The 1978 Camp David Accords were supported by 85% of Israelis and Israel has had full diplomatic relations with Egypt since the signing of the Egypt–Israel Peace Treaty in 1979. That other Arab states may now want to normalise relations with Isreal should be seen a good thing. Only the Jewish residents of Israel and the Palestinians themselves can sort out how they will live in peace with each other. The less interference from former colonial powers like Turkey and Britain and neighboring Arab or Persian states the better for all concerned.
Israel is a modern democracy. The Likud party is not hegemonic, It has struggled to form coalitions to retain control of the Knesset. If there is hubris, it may lie in the assumption that external actors can dictate how Israeli’s and Palestinians should secure their future.

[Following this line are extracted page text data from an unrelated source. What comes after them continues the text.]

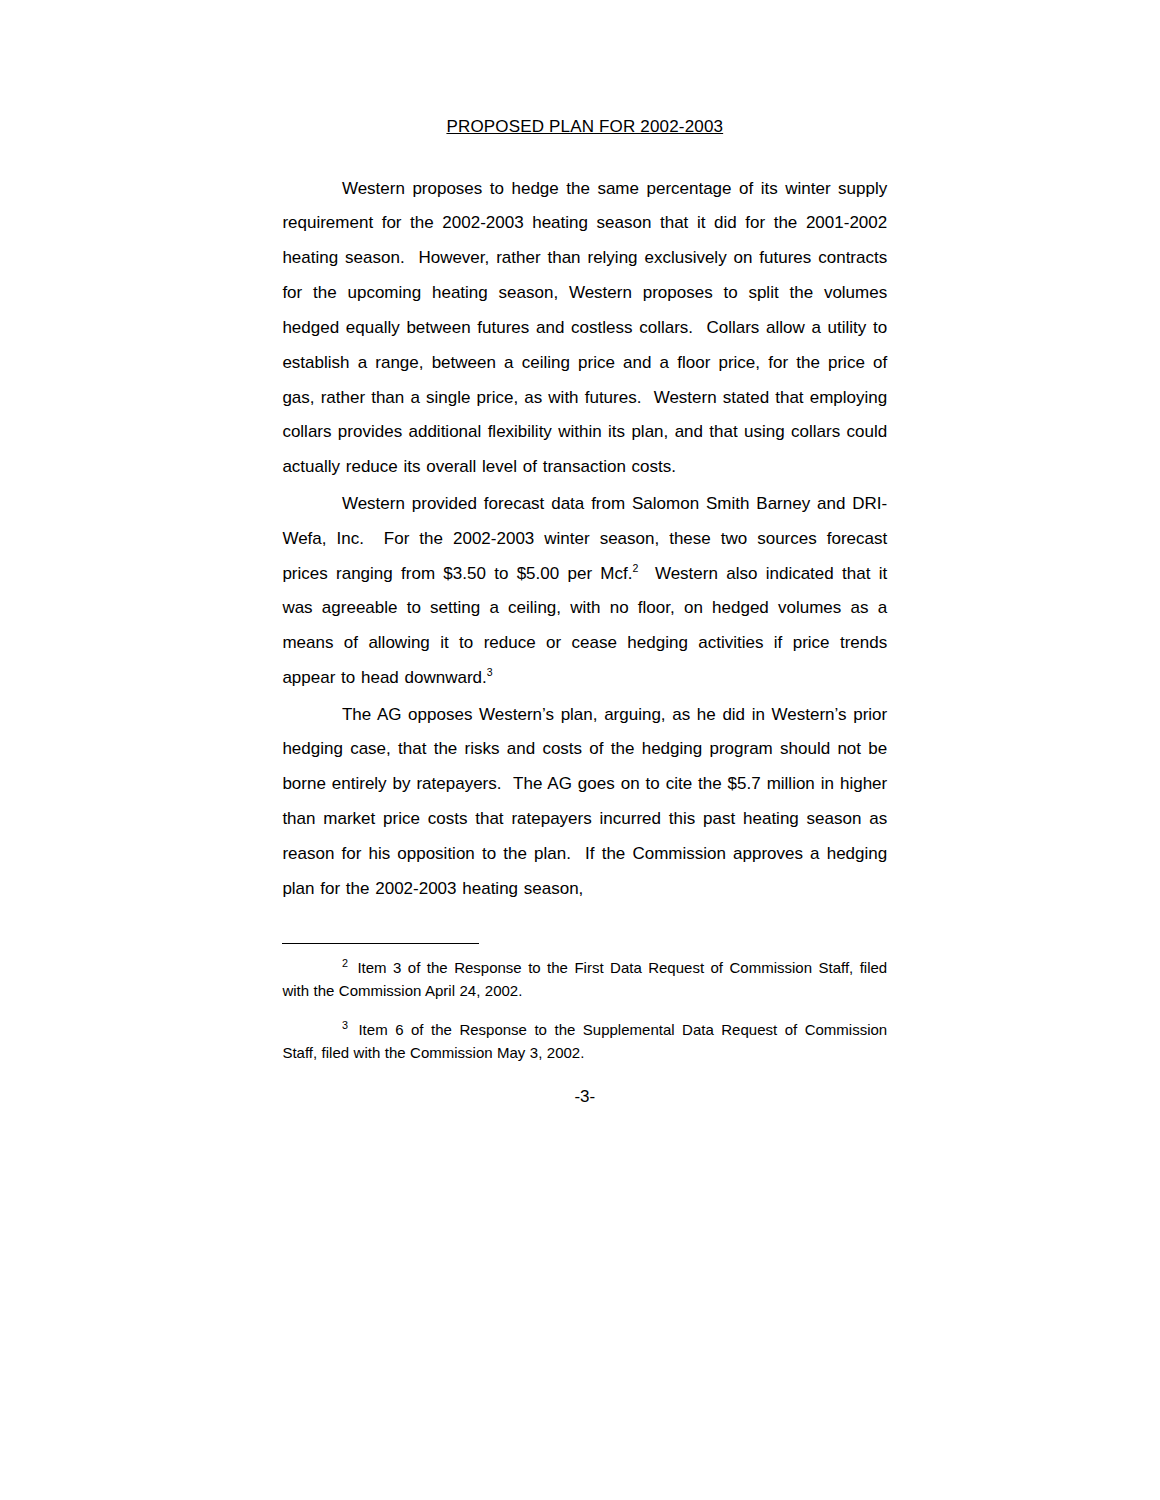PROPOSED PLAN FOR 2002-2003
Western proposes to hedge the same percentage of its winter supply requirement for the 2002-2003 heating season that it did for the 2001-2002 heating season. However, rather than relying exclusively on futures contracts for the upcoming heating season, Western proposes to split the volumes hedged equally between futures and costless collars. Collars allow a utility to establish a range, between a ceiling price and a floor price, for the price of gas, rather than a single price, as with futures. Western stated that employing collars provides additional flexibility within its plan, and that using collars could actually reduce its overall level of transaction costs.
Western provided forecast data from Salomon Smith Barney and DRI-Wefa, Inc. For the 2002-2003 winter season, these two sources forecast prices ranging from $3.50 to $5.00 per Mcf.2 Western also indicated that it was agreeable to setting a ceiling, with no floor, on hedged volumes as a means of allowing it to reduce or cease hedging activities if price trends appear to head downward.3
The AG opposes Western’s plan, arguing, as he did in Western’s prior hedging case, that the risks and costs of the hedging program should not be borne entirely by ratepayers. The AG goes on to cite the $5.7 million in higher than market price costs that ratepayers incurred this past heating season as reason for his opposition to the plan. If the Commission approves a hedging plan for the 2002-2003 heating season,
2 Item 3 of the Response to the First Data Request of Commission Staff, filed with the Commission April 24, 2002.
3 Item 6 of the Response to the Supplemental Data Request of Commission Staff, filed with the Commission May 3, 2002.
-3-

The role of the UK and the UN is to advocate for respect for International law and human rights; and proportionality in defending against attacks from Hamas or other such groups that seek to perpetrate violence against Israeli citizens.
Joseph. I am not going to keep on responding. All I will say is that Hamas was a product of Israeli policy, not the cause of it. Whatever you may believe about Hamas, what Israel is doing in and around Gaza is collectively punishing 2 million people in a tiny area, 70% of whom are refugees from Israel, 50% of which are under 18, with over 46% unemployment and an infrastructure destroyed by Israel, with little, electricity, useable water, or anything else, all caused by the actions of Israel, with the help of Egypt. I could go into the whys and wherefores, but I have other things to do.

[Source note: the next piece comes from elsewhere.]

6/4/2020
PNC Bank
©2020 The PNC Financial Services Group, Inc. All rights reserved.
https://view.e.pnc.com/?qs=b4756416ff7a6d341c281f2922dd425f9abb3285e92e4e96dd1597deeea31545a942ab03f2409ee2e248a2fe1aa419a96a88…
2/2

Everything that Israel does regarding Gaza is not in any way proportional. As said, Hamas is a product, not the cause. Israel helped to create them and then did not like what they achieved as Hamas won a fully democratic election. They have never been allowed to govern under anything other than a war footing. Maybe a different tactic should be tried in keeping with international law? In regard to Gaza as with the West Bank and East Jerusalem, Israel flouts all international law and human rights. The Palestinians living under occupation are as entitled as Israelis to self-determination, equal rights etc.
@Joseph Bourke
“Israel is a modern democracy”. You are the past master at sweeping generalisations. So was the Weimar Republic once and its Reichstag indeed had a similar voting system with, like the Knesset, a veritable plethora of parties. However, that didn’t stop it being taken over by a chancer and his right wing ideological crew. In fact the same could be said of a great number of “modern democracies”, look at the USA or some of the Eastern European countries for example. What about our own? As Miranda Pinch has written, that surely doesn’t justify what has happened to the Palestinians’ cause. As for your portrayal of groups like Hamas as being the aggressors, surely even you with your superior knowledge of history would admit that it takes two to tango!